VORLIEGENDER TEXT =
Angeblich nur 11 Prozent des Kapitals versteuert

Österreicher bunkern Schwarzgeld in der Schweiz

Vermögende Österreicher sollen rund 13 Mrd. Euro in der Schweiz veranlagt haben, davon könnten ca. 12 Mrd. Euro Schwarzgeld sein, berichtet "Der Standard" mit Verweis auf eine Untersuchung des auf Finanzrecherchen spezialisierten Genfer Unternehmens Helvea. Insgesamt sollen 587 Mrd. Euro aus der EU in der Schweiz veranlagt sein. Wobei die Österreicher besonders "steuerschonend" unterwegs waren.

Sie hätten nur 11 % des Kapitals deklariert, im EU-Schnitt waren es 16 %ent. Bisher war man davon ausgegangen, dass mindestens 30 % der ausländischen Gelder in der Schweiz offiziell versteuert werden.

Die Zahlen hat Helvea folgendermaßen errechnet: Als Basis fungierten die Quellensteuereinnahmen, die zu drei Vierteln an die Finanzämter der Herkunftsländer der ausländischen Investoren überwiesen werden. Aus Durchschnittswerten über Portfolioveranlagungen werden Umgehungsprodukte, bei denen die EU-weite Zinsertragssteuer nicht anfällt, eingerechnet.

Damit hätten die Experten einmal die Summe der Gelder geschätzt. Zudem gibt es die Option, die Erträge in die Steuererklärung aufzunehmen. 2007 zählte Helvea 64.516 derartige Fälle. Aus der Häufigkeit dieser Deklarierungen nach Nationalität der Anleger wird in der Untersuchung der Anteil der Schwarzgelder hochgerechnet.

[Quellen als Klartextdokumente]
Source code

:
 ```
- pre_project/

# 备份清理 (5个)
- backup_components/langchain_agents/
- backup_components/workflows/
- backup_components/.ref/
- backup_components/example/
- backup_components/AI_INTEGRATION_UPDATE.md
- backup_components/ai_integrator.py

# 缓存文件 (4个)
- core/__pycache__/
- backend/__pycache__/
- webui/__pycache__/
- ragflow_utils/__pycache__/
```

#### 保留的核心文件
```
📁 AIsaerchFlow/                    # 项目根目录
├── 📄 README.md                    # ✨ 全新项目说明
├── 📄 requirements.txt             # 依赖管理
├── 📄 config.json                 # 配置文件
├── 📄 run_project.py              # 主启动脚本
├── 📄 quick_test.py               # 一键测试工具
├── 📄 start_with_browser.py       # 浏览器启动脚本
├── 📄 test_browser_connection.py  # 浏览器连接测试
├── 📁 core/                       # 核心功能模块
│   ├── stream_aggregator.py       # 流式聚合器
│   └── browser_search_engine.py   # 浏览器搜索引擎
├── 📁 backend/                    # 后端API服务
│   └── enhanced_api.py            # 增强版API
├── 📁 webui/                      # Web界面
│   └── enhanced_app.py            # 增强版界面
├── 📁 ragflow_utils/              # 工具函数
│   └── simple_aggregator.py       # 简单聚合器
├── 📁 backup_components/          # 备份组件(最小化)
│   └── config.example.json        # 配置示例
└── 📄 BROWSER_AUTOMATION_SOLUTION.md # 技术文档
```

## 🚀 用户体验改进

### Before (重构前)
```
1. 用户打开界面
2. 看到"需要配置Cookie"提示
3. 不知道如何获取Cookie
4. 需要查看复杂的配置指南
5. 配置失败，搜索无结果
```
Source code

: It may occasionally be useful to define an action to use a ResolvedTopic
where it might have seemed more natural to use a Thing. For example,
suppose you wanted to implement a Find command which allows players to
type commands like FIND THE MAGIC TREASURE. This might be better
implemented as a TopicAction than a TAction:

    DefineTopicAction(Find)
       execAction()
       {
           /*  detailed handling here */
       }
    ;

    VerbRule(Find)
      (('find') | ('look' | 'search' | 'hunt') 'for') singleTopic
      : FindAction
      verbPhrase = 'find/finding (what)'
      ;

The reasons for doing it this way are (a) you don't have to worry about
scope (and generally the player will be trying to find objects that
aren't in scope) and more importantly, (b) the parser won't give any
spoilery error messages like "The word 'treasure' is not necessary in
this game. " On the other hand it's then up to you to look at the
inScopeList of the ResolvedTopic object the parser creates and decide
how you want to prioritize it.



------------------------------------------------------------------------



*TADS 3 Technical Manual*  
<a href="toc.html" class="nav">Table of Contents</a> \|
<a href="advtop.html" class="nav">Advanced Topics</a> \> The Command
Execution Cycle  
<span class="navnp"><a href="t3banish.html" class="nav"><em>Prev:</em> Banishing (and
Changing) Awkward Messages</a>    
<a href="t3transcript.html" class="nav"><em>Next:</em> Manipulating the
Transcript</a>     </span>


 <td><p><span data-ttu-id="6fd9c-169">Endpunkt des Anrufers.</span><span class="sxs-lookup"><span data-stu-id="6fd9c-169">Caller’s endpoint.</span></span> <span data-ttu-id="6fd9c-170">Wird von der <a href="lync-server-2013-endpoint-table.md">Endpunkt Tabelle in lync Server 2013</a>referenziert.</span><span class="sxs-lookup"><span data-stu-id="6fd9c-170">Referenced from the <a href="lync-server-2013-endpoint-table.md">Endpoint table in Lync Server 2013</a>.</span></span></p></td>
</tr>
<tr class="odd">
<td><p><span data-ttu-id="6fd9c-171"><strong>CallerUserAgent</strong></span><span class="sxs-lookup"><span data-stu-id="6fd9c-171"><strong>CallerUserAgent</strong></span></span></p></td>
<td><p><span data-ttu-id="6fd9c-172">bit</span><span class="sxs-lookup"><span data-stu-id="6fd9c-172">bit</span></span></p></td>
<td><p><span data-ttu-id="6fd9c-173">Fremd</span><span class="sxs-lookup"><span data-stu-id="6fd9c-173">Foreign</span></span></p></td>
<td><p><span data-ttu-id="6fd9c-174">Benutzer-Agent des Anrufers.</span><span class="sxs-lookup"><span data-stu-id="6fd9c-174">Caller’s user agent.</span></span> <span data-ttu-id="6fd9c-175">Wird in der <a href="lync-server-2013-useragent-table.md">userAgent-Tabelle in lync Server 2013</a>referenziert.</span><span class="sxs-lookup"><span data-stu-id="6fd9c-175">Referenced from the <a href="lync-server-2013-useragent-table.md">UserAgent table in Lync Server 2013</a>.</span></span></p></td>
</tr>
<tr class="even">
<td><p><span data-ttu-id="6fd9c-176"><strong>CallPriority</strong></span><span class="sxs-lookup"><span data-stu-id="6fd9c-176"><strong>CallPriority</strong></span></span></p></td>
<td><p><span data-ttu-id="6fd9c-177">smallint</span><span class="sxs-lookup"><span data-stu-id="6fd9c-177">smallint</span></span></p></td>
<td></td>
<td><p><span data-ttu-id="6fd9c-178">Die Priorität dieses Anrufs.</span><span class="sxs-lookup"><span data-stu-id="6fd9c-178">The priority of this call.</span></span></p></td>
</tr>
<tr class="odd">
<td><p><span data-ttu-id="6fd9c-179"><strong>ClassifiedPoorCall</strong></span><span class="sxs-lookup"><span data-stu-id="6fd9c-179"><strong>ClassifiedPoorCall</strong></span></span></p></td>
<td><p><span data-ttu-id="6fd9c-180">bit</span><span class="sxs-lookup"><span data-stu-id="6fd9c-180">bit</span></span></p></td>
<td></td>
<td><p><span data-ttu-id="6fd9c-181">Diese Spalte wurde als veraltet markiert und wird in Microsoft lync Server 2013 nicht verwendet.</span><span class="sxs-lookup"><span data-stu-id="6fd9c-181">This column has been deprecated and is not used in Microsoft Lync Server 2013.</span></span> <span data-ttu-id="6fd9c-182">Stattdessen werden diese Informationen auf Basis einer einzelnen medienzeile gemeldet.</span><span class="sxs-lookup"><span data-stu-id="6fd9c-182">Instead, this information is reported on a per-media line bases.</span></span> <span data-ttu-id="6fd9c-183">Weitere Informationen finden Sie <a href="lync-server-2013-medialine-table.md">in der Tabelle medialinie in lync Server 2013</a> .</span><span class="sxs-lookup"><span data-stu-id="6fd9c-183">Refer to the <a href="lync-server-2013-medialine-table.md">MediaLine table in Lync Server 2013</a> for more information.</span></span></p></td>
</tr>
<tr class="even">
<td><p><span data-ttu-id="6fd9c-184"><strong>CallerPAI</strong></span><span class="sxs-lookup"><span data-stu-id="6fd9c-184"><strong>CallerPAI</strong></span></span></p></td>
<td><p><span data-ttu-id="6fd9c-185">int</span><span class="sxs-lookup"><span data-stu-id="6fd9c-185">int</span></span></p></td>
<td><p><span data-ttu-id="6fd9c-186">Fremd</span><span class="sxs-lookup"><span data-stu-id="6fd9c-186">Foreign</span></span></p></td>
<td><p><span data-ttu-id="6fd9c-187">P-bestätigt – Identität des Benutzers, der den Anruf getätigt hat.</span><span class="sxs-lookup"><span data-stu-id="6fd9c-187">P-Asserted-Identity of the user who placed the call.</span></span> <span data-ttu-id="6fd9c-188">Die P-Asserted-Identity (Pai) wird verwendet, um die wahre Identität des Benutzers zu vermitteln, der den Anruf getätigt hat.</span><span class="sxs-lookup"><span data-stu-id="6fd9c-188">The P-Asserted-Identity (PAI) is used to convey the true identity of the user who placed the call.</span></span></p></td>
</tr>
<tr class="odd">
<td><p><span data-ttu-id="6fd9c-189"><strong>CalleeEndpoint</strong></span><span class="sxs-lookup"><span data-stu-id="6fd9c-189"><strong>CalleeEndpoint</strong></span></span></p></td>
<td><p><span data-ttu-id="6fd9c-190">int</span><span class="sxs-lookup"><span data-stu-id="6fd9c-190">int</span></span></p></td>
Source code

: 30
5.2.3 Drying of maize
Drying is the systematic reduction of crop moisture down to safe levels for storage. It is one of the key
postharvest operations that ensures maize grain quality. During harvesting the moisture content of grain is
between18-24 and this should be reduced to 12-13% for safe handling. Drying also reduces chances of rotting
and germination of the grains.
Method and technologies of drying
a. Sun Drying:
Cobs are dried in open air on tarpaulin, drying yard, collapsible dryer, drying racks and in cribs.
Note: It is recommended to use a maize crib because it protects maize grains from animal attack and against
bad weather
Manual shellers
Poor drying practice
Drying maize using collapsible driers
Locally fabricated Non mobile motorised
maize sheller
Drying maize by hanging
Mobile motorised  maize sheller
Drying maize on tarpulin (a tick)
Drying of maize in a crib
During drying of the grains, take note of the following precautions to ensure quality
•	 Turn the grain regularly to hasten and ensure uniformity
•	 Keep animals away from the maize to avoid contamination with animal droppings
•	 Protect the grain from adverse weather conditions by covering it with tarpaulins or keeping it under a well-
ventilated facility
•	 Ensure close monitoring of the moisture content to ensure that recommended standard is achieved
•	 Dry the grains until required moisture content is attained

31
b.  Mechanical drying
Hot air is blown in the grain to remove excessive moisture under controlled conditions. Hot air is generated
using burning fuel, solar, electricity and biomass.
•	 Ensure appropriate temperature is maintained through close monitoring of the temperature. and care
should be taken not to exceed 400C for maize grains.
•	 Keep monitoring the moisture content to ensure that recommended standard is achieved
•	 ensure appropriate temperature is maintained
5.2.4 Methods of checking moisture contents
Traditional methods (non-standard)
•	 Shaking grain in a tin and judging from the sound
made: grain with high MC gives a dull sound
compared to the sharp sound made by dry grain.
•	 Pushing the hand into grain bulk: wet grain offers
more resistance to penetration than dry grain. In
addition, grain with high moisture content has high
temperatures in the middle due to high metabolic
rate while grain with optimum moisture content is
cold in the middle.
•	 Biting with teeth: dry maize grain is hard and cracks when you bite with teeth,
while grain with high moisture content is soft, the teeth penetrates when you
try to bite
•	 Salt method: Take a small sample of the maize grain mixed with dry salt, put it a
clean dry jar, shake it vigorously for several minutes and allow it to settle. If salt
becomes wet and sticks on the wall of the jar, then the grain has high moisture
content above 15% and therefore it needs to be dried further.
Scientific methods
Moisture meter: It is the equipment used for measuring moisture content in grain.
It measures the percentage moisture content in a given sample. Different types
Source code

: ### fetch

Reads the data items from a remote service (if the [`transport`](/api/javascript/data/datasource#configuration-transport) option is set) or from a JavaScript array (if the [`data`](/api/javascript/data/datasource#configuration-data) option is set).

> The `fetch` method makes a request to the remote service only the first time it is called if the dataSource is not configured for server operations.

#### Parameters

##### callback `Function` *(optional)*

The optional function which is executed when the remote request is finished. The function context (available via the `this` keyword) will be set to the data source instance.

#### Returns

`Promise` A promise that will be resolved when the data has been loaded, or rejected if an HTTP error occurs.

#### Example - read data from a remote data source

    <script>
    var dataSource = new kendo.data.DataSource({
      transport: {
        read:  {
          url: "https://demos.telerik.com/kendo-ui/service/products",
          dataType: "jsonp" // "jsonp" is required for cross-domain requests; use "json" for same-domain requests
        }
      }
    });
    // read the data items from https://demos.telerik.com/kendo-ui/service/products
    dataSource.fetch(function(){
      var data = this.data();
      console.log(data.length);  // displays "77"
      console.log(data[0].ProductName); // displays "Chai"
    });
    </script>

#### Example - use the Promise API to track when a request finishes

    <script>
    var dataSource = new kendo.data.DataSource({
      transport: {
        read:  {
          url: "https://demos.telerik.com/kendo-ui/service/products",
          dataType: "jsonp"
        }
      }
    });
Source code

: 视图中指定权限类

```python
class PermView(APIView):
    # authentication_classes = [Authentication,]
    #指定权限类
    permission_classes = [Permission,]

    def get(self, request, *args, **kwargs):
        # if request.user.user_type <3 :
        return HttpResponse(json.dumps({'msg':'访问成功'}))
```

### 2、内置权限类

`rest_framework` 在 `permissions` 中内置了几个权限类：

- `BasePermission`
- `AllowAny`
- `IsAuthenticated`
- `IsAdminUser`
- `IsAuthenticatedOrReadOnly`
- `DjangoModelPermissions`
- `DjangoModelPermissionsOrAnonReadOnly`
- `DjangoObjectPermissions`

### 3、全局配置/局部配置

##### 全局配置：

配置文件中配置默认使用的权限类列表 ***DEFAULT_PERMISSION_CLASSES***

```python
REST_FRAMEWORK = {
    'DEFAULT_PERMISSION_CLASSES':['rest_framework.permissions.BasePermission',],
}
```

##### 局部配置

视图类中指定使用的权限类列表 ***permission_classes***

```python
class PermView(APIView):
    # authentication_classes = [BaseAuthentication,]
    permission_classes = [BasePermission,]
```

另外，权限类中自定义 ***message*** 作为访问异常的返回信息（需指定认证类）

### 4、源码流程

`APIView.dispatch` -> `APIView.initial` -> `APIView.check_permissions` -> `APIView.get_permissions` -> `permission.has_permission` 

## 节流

ARBEITSAUFTRAG =
Bitte nennen Sie den Anteil ihres in der Schweiz veranlagten Kapitals, den vermögende Österreicher laut dem Artikel über Schwarzgeld in der Schweiz deklariert haben sollen. Die Zeilen sind eigenständiges Material und gehören nicht zum Artikel.

LÖSUNG =
Nur 11 Prozent ihres Kapitals.